After just one season, transforming the OSU offense into one that was ranked 61st in the nation in total offense in 2009 to one that led the nation in that category in 2010, Holgorsen found that promotion for which he had been searching.

The performance of the Cowboys’ offense was enough to draw the attention of Oliver Luck. In his first season as the athletic director at WVU, where he played quarterback under College Football Hall of Famer Don Nehlen, Luck made the controversial decision to let Bill Stewart go and bring in Holgorsen.

He was originally supposed to serve one year as the offensive coordinator, before taking over as head coach for the 2012 season, but when the transition didn’t work as planned, Holgorsen was elevated to the top position a year early, leading WVU to a 9-3 regular season, a Big East championship and a 70-33 win over ACC champion Clemson in the Orange Bowl.
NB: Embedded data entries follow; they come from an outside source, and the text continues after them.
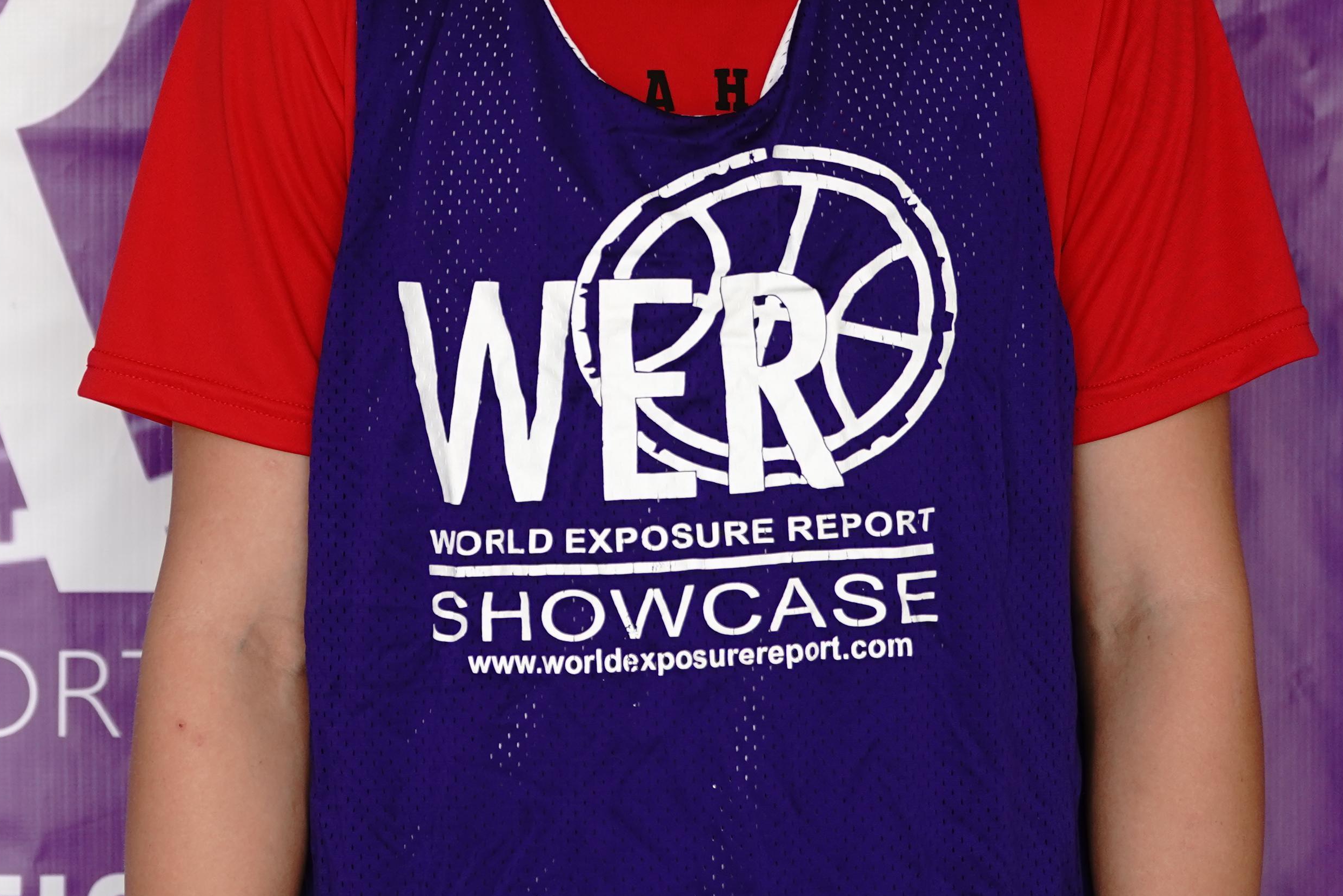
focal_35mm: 169
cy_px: 103
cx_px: 14
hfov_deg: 12.0
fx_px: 6305
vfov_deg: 8.1
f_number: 2.8
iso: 500
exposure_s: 1/1000
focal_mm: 70
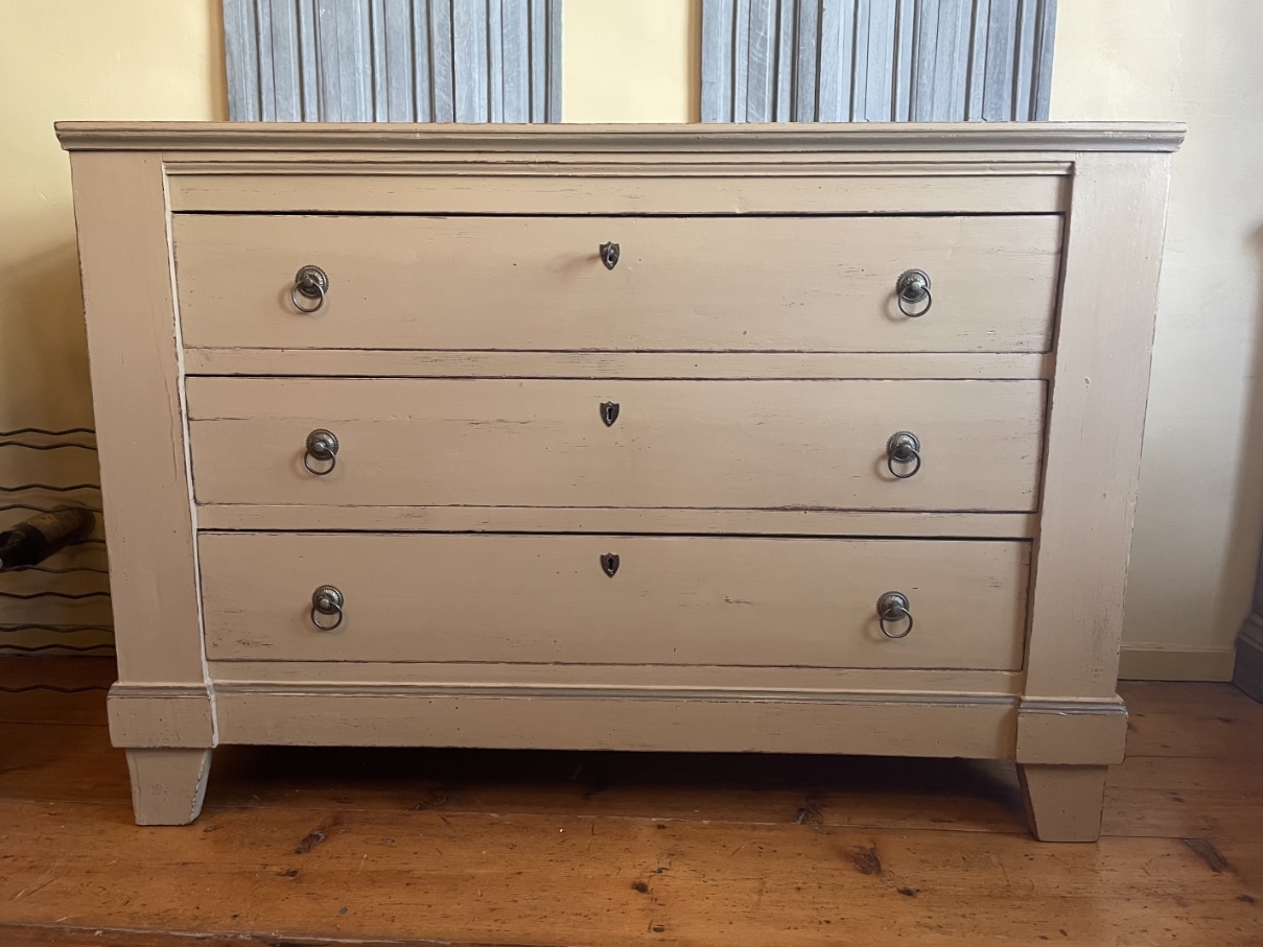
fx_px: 949
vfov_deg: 53.1
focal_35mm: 26
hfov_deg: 67.3
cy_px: 474
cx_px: 632
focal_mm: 4.2
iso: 200
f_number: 1.6
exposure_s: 1/50
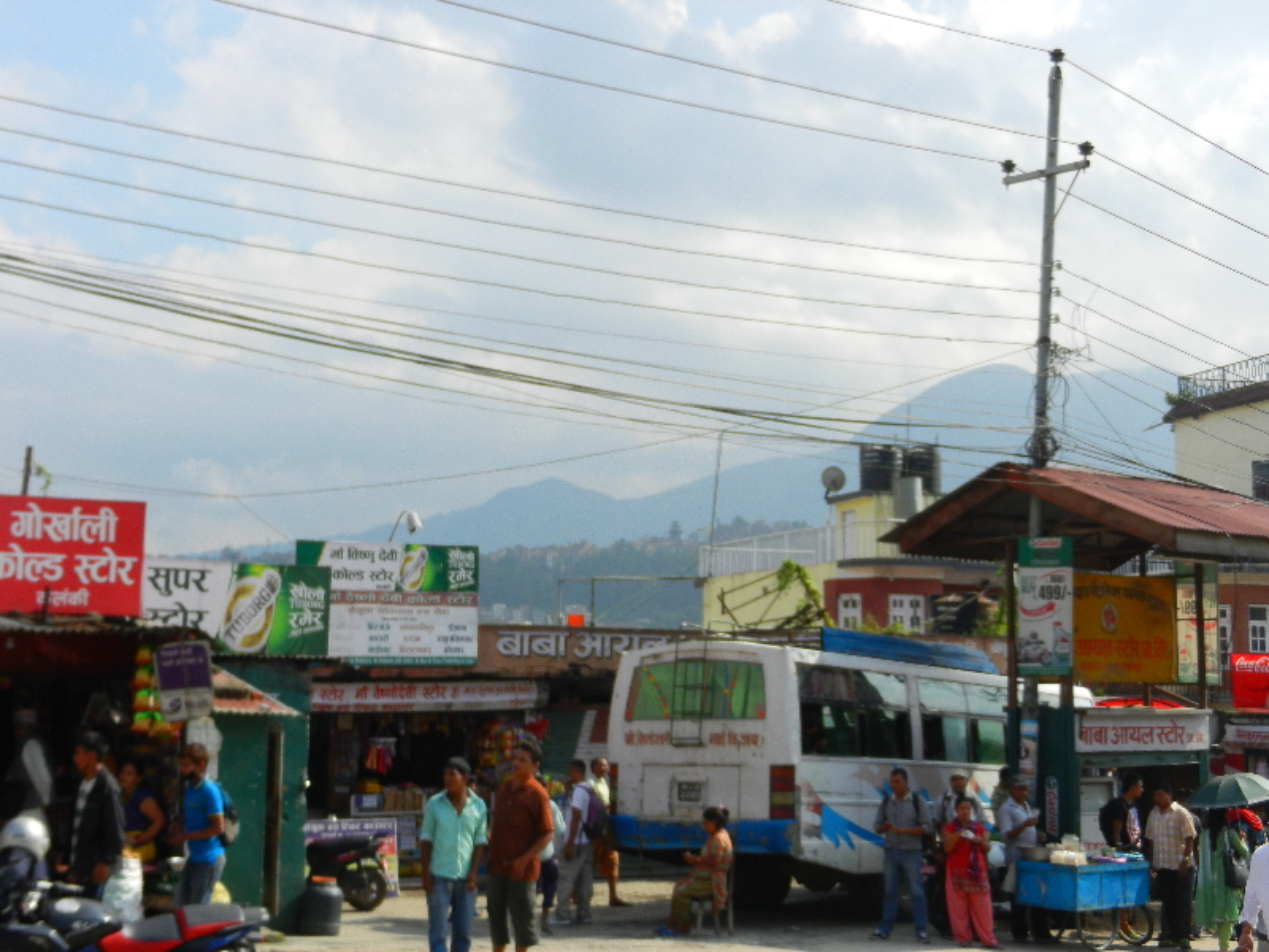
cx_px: 634
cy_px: 476
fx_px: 1906
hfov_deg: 36.8
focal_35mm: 52
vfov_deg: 28.0
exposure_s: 1/800
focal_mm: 9.4
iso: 160
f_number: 4.4
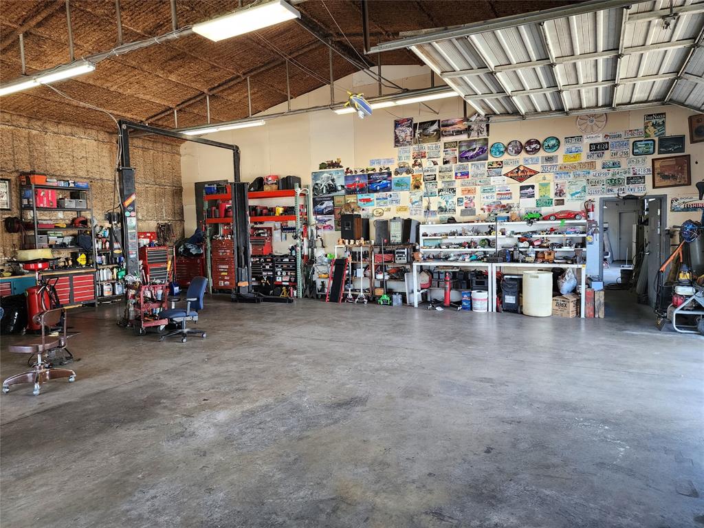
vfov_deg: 58.9
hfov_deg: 73.9
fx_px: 468
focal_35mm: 23
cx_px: 352
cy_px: 264
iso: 125
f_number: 1.8
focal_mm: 6.4
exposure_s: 1/120
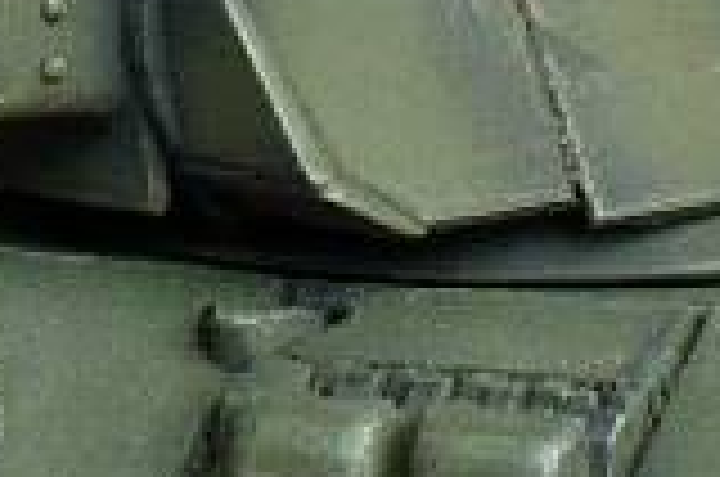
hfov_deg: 8.3
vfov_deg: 5.5
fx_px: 4930
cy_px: 288
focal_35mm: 247
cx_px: 112
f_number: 2.8
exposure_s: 1/50
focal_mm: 6.1
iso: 100
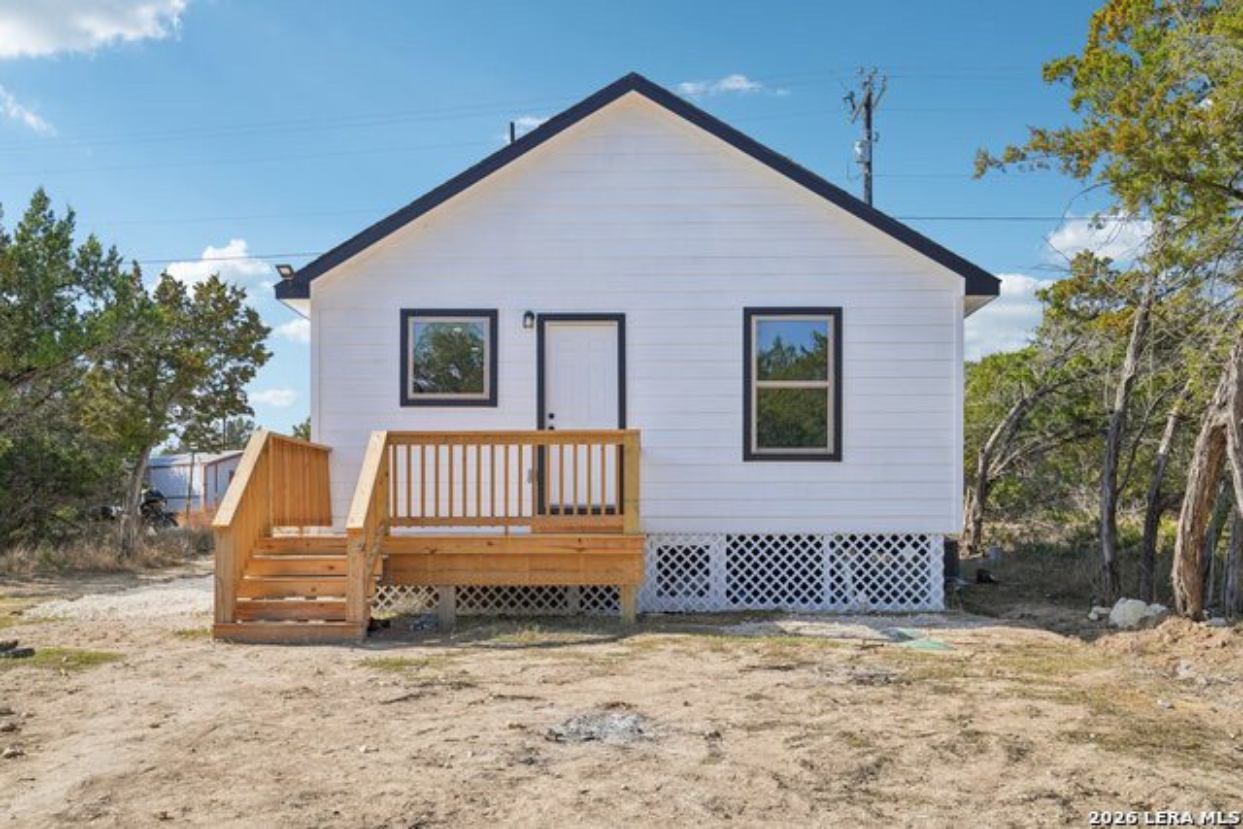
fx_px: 1209
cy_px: 414
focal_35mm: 35
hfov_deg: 54.4
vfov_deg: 37.9
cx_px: 622
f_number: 8
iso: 200
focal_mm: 35
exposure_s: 1/500
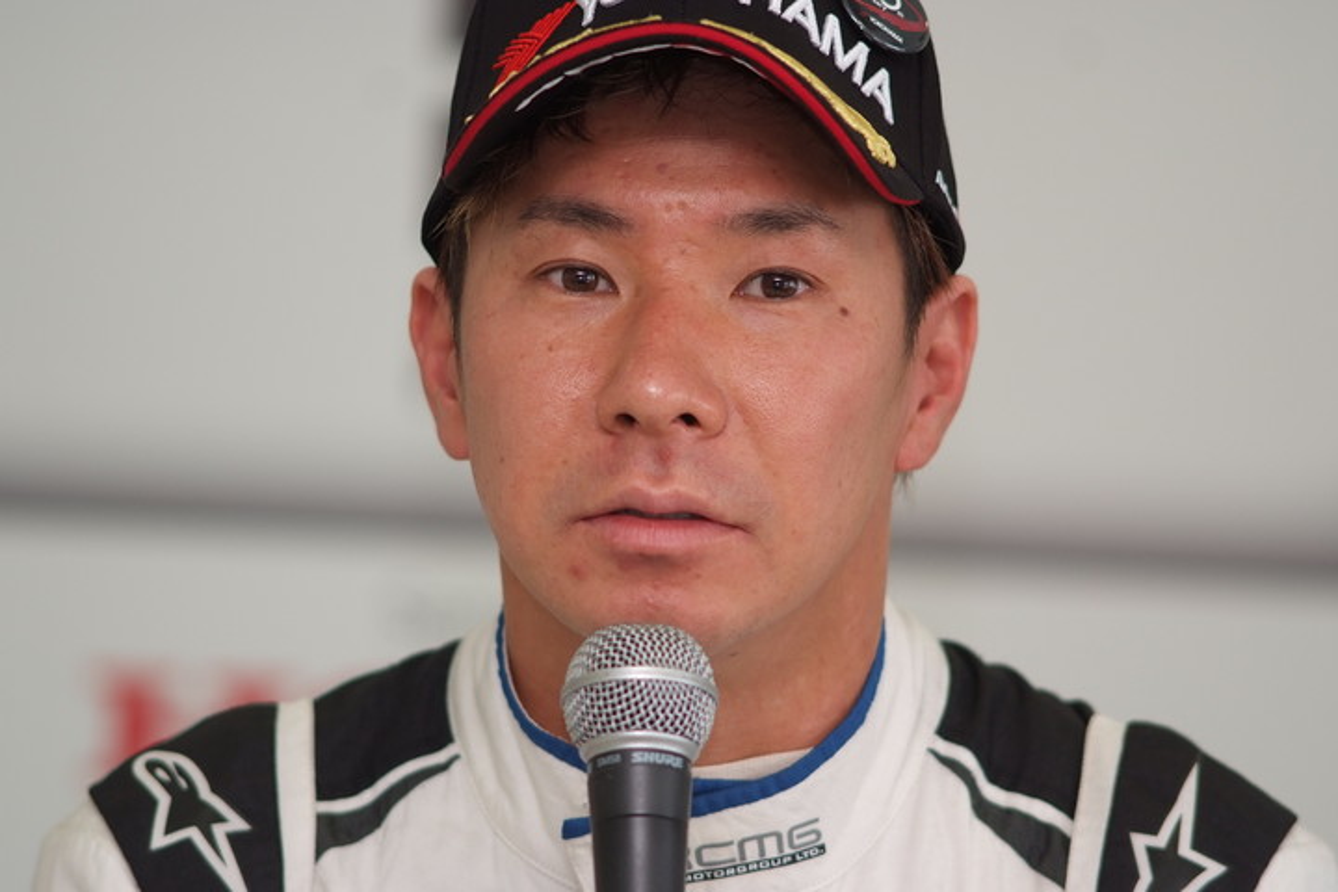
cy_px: 446
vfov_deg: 5.1
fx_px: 10034
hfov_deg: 7.6
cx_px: 669
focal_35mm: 270
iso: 400
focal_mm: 180
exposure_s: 1/250
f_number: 2.8
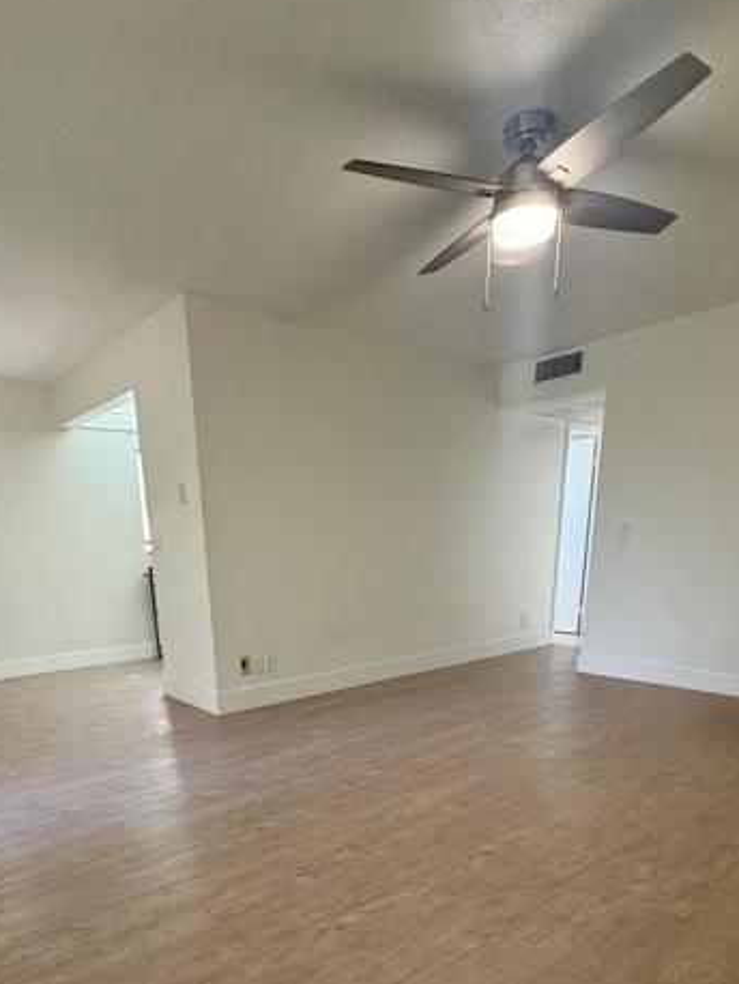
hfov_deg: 61.0
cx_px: 327
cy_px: 741
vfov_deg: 71.0
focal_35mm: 22
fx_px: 626
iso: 250
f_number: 2.2
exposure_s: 1/60
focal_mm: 2.22
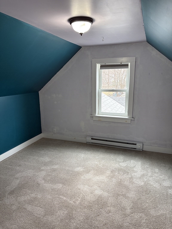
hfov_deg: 53.1
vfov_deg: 67.3
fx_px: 172
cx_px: 86
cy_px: 114
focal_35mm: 26
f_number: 1.6
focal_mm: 5.96
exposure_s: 1/120
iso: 100
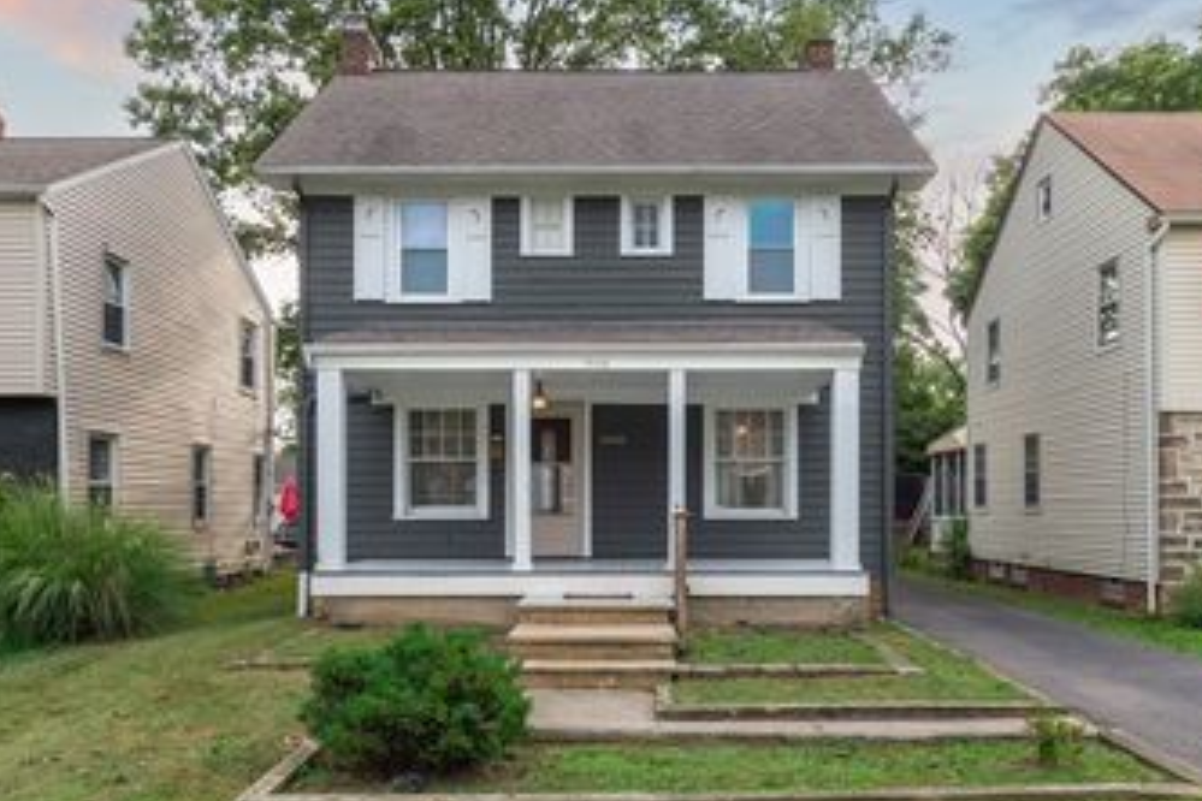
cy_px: 413
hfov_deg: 61.9
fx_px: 1002
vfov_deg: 43.6
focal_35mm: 30
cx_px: 599
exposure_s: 1/125
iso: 200
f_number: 9
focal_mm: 20
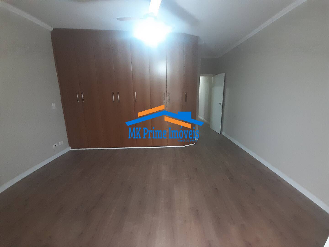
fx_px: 124
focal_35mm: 13
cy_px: 124
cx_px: 164
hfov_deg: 106.2
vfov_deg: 89.9
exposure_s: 1/25
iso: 320
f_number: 2.2
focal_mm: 1.13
A head coach for the first time, Holgorsen said he used many lessons he had learned from Gundy.

“He does a wonderful job from a structural standpoint and from an organizational standpoint, as far as how you run a program and as far as what your day-to-day operations are like,” said Holgorsen. “I took a lot of things from him, and from an offensive standpoint he took a lot of things from me that we were doing over the course of the previous years that fit into what he was trying to do at Oklahoma State.”

All of that familiarity could make things interesting on Saturday — and this week in practice.

Holgorsen said his team could do a little more “good on good” — first-team offense against first-team defense — on the practice field this week, since the two teams’ schemes are so similar on both sides of the ball.

“We will, not exclusively, because there are always going to be slight differences and we can’t just sit here and pound on each other for a whole week,” he said. “We will go good-on-good some, because it makes sense and because we’re able to.”

The WVU staff will also work on changing up its signals, something that’s a normal practice throughout the season.

“We do it every week, anyway,” said Holgorsen. “I’ve watched a couple of (Oklahoma State’s) TV copies here, and I can call out about 90 percent of their plays, so I’d assume that’s something that is on their mind, as well as it is on our mind. We have to be careful what we do from both an offensive standpoint and a defensive standpoint.

“You have to work on it. We’re going to know what they do; they’re going to know what we do. Are we going to know exactly the correct call they’re going to do based on a tip or based on us stealing their signals? That may happen every now and then, but ultimately it is line up, read keys and play ball. You have to coach your guys to do that. We’ve made strides on that defensively in coaching our guys to line up better, communicate better, be in position and be in the proper mentality to pull the trigger.”

With the schemes, priorities and even some of the signals the same on both sidelines, Holgorsen said Saturday’s game, a crucial one for both teams in the Big 12 standings, will be a battle of wills.

“It comes down to the effort being there,” he said. “They play with tremendous effort, so we have to play with tremendous effort. We then have to execute, which means finishing blocks, running routes, running full speed, going through your reads offensively, checking the proper run based on what coverage you get, throwing and catching, making the catch and getting up field.”